# Extract to read
- Opening Delimiter -

Joint Venture and Sub-License Agreements
- ----------------------------------------
During August of 1999, Big Blue, Inc. ("BBI") entered into a five year Joint
Venture Agreement ("Agreement") with Aqua Terra, L.L.C. ("AT"), a California
limited liability company, forming a California Joint Venture known as Aqua
Terra Technologies ("ATT"). Pursuant to the Agreement, BBI granted the joint
venture a non-exclusive sub-license agreement in the State of California to use
the Company's patent rights and technology for environmental remediation and
hydrocarbon enhancement purposes. Upon execution of the Agreement, AT
contributed $300,000 in cash to the joint venture, and the joint venture paid
BBI a one-time Sub-licensing fee of $200,000. As further consideration for the
Sub-license, ATT will pay BBI a royalty equal to 12% of net job revenues, but in
no event will the royalty be less than $3.50 per ton of soils treated, $5.00 per
ton of sludges treated and $0.005 per gallon of liquids treated, unless
otherwise agreed to in writing. BBI will be allocated 20% of the joint venture
profit or loss.
On November 29, 1999, Big Blue, the Company's wholly owned subsidiary entered
into two non exclusive licensing agreements with Hot Spot Techonologies, Inc.

- Closing Delimiter -

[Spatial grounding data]
- Opening Delimiter -

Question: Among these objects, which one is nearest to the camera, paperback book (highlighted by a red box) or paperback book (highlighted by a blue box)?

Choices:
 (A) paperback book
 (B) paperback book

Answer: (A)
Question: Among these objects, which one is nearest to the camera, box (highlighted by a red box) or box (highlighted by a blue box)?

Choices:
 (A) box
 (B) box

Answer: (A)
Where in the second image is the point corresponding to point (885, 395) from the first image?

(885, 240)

- Closing Delimiter -

# Tasks and exercises
1. Reproduce the passage on joint venture and sub-license agreements from "On November 29, 1999, Big" up to and including "Spot Techonologies, Inc.".
2. In the passage on joint venture and sub-license agreements, what one-time fee did the joint venture pay BBI for sub-licensing?
3. Extend the passage on joint venture and sub-license agreements beyond its final sentence.

# Answers in order
1.
On November 29, 1999, Big Blue, the Company's wholly owned subsidiary entered
into two non exclusive licensing agreements with Hot Spot Techonologies, Inc.

2. $200,000

3.
("Hot Spot"). Each agreement is for a period of five years and calls for up
front licensing fees totaling $500,000 and royalty payments as detailed below:
Soil remediation - The greater of 12% of gross revenues derived from the
use of the licensed technology less direct labor, equipment rentals, and
chemicals associated with the job, or $3.50 per ton.
Water remediation - The greater of 12% of gross revenues derived from
the use of the licensed technology less direct labor, equipment rentals,
and chemicals associated with the job, or $.005 per gallon.
As additional royalty consideration, Big Blue is entitled to a fee equal to
20% of Hot Spot's annual net revenues.
<PAGE>
The $500,000 initial licensing fee is to be paid $20,000 at closing, which
monies have been collected and are included in cash at November 30, 1999, with
the balance to be paid on a monthly basis in an amount equal to 10% of gross
revenues less direct labor, equipment rentals, and chemicals associated with the
revenues. Any unpaid balance would be due on November 29, 2000. The unpaid
portion of this licensing fee would bear interest at the rate of 6% per annum.
Big Blue has the right to approve each project in advance. This agreement
restricts Hot Spot from performing services in any area covered by an exclusive
licensing agreement.
NOTE 3. ACCOUNTING POLICIES
Consolidation Policies
- ----------------------
The accompanying consolidated financial statements include the accounts of the
Company and all of its wholly owned subsidiaries, ICT and Big Blue, Inc.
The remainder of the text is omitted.